Olmert apre alla Siria: Golan in cambio di pace

Olmert apre alla Siria: Golan in cambio di pace

L’inconfessabile proposta da ieri è sotto gli occhi di tutti, stampata nero su bianco sulle pagine di Yediot Ahronot, il più venduto e letto quotidiano israeliano. E il premier Ehud Olmert è ancora una volta un re nudo. Un re che da una parte discute piani di battaglia e dall’altro dialoga con il nemico. Un Giano bifronte capace di inviare segretissime proposte di pace a Damasco e, allo stesso tempo, di riunire il gabinetto di sicurezza per discutere, come ha fatto mercoledì, un possibile, imprevisto conflitto con la Siria. L’articolo di Yediot Ahronot parla chiaro. Da oltre un mese l’ufficio di Olmert utilizza misteriosi intermediari turchi e tedeschi per proporre al presidente Bashar Assad la restituzione delle alture del Golan in cambio della rottura di ogni legame con l’Iran, con Hamas e il terrorismo.

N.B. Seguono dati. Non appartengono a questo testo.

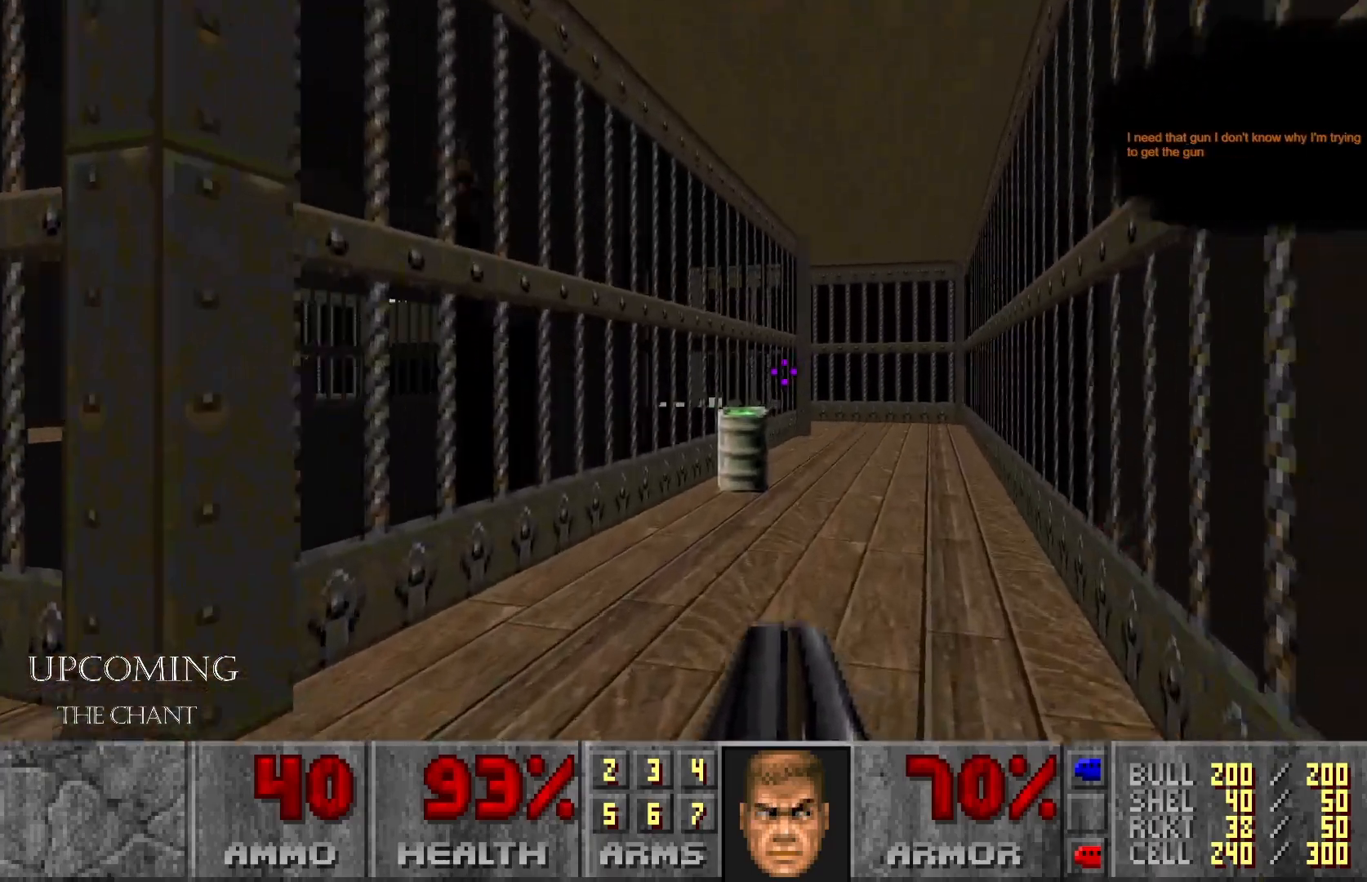
{"buttons": [], "left_stick": "up-right", "right_stick": "left", "events": []}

«So che un accordo di pace con la Siria mi obbliga a restituire le alture del Golan alla sovranità siriana, ma io, in quest’eventuale accordo, desidero fare la mia parte nell’esclusivo interesse della pace fra noi». Sarebbero queste secondo Yediot Ahronot, non smentito da alcun portavoce del governo, le testuali parole del segretissimo invito al negoziato fatto arrivare a Damasco qualche settimana fa. Un invito preceduto, il 26 aprile, da un via libera dello stesso presidente George W. Bush e seguito dalle clausole per l’accordo. «Vorrei sapere – chiede Olmert fissando quelle condizioni - se, in cambio di un ritiro israeliano dalle alture del Golan, la Siria sia disposta a fare la propria parte sciogliendo gradualmente la propria alleanza con Iran, Hezbollah e organizzazioni terroristiche palestinesi e mettendo fine a qualsiasi finanziamento e incoraggiamento al terrorismo».

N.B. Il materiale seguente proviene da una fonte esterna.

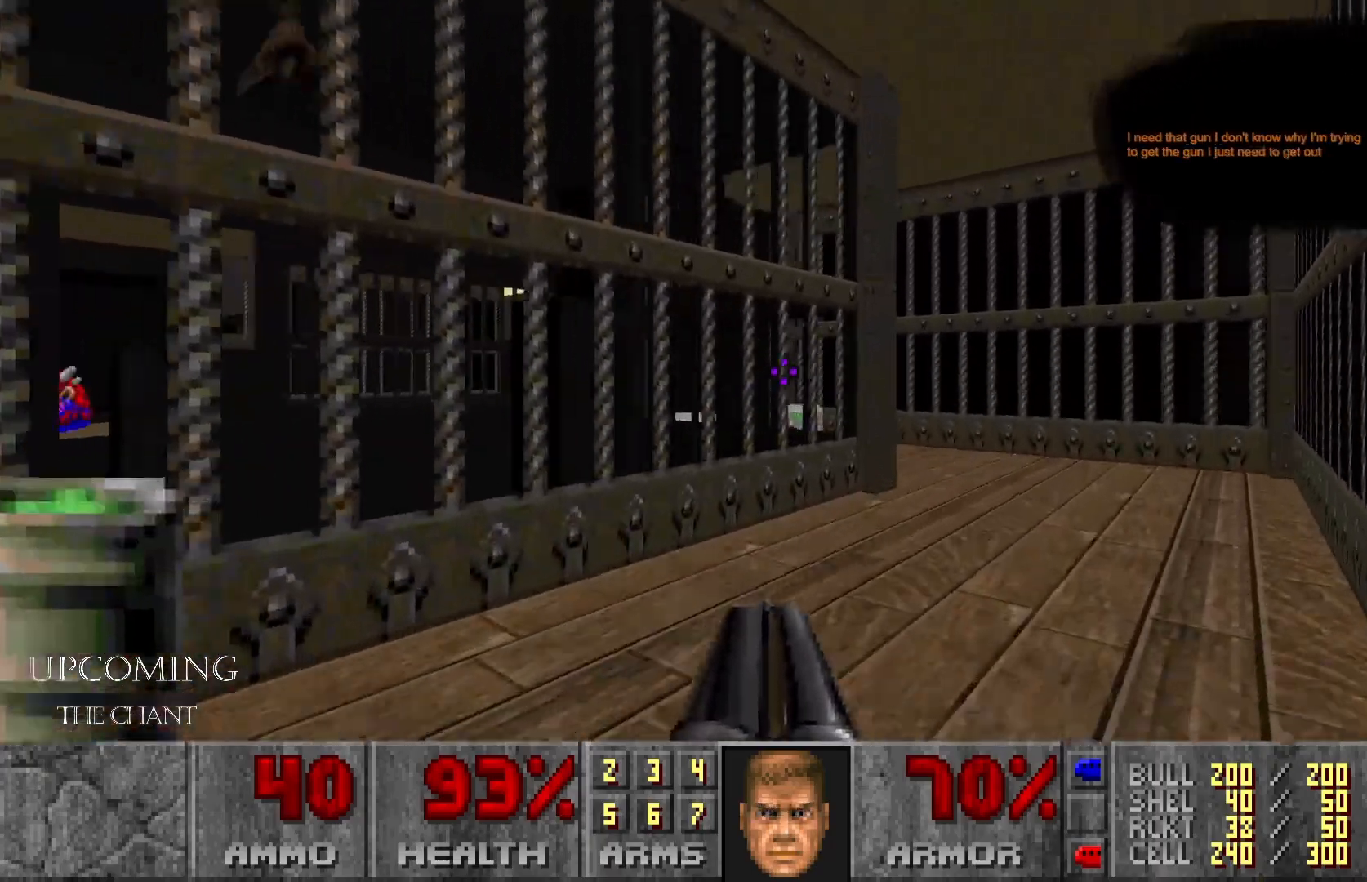
{"buttons": [], "left_stick": "down-left", "right_stick": "left", "events": [[50, "right_stick", "center"], [83, "left_stick", "center"], [217, "left_stick", "down-left"], [317, "right_stick", "left"]]}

Bashar Assad e la sua corte non hanno, fino ad ora, consegnato agli intermediari una risposta formale. «Siamo interessati a rinnovare i negoziati per la pace e interessati a lavorare per la pace – dichiarava non più tardi di giovedì un portavoce di Damasco - ma per ora non ci sembra possibile sperare in grandi cambiamenti». Altre dichiarazioni, provenienti da ambienti diplomatici di Damasco, fanno intendere che Olmert non sia, dato lo scarso consenso goduto sul fronte interno, un partner molto affidabile. Prima di dialogare con i siriani, Olmert deve fare i conti con le conseguenze di quanti, dopo quelle rivelazioni, lo accusano di preparare «la svendita del Golan». Per qualcuno, però, quelle rivelazioni sono state pilotate dallo stesso premier per mettere fine a tutte le indiscrezioni sulla trattativa. Secondo i sostenitori di questa tesi, Olmert può ora giocare a carte scoperte e tentare l’ultima disperata mano della sua partita. Se fallirà anche stavolta non avrà altre possibilità. Potrà solo attendere il rapporto finale della commissione d’inchiesta sulla guerra a Hezbollah e presentare le scontate dimissioni. Ma se il destino gli regalasse la scala reale della «pax siriana» tutti i giochi si riaprirebbero. E Olmert potrebbe presentarsi come l’emissario di pace dell’America del dopo Bush, quella disperatamente interessata a una Siria non più alleata dell’Iran e non più disposta ad appoggiare gli insorti iracheni. Ma prima di quei se, prima di quei castelli di carta già franati nel 2000 sulla testa di Ehud Barak, l’Ehud del 2007 deve fare i conti con l’opposizione di destra e con un’opinione pubblica abituata, dopo l’“assimilazione” del 1981, a considerare il Golan casa propria. Deve incassare i colpi di chi lo accusa di svendere l’altopiano più strategico del Medio Oriente in cambio della propria sopravvivenza politica. Ad aprire il tiro a bersaglio dell’estrema destra ci pensa Zevulun Orlev. «Il Golan non sarà svenduto come Gush Katif», promette il capo del partito nazionale religioso paragonando i villaggi del nord abitati da 18mila coloni agli insediamenti di Gaza. E neppure l’opinione pubblica sembra in linea con il premier.

Solo il dieci per cento degli israeliani, secondo un sondaggio del quotidiano Maariv, è disposto ad accettare un totale abbandono delle strategiche alture, mentre il 74 per cento è convinto che Assad non sia un partner affidabile.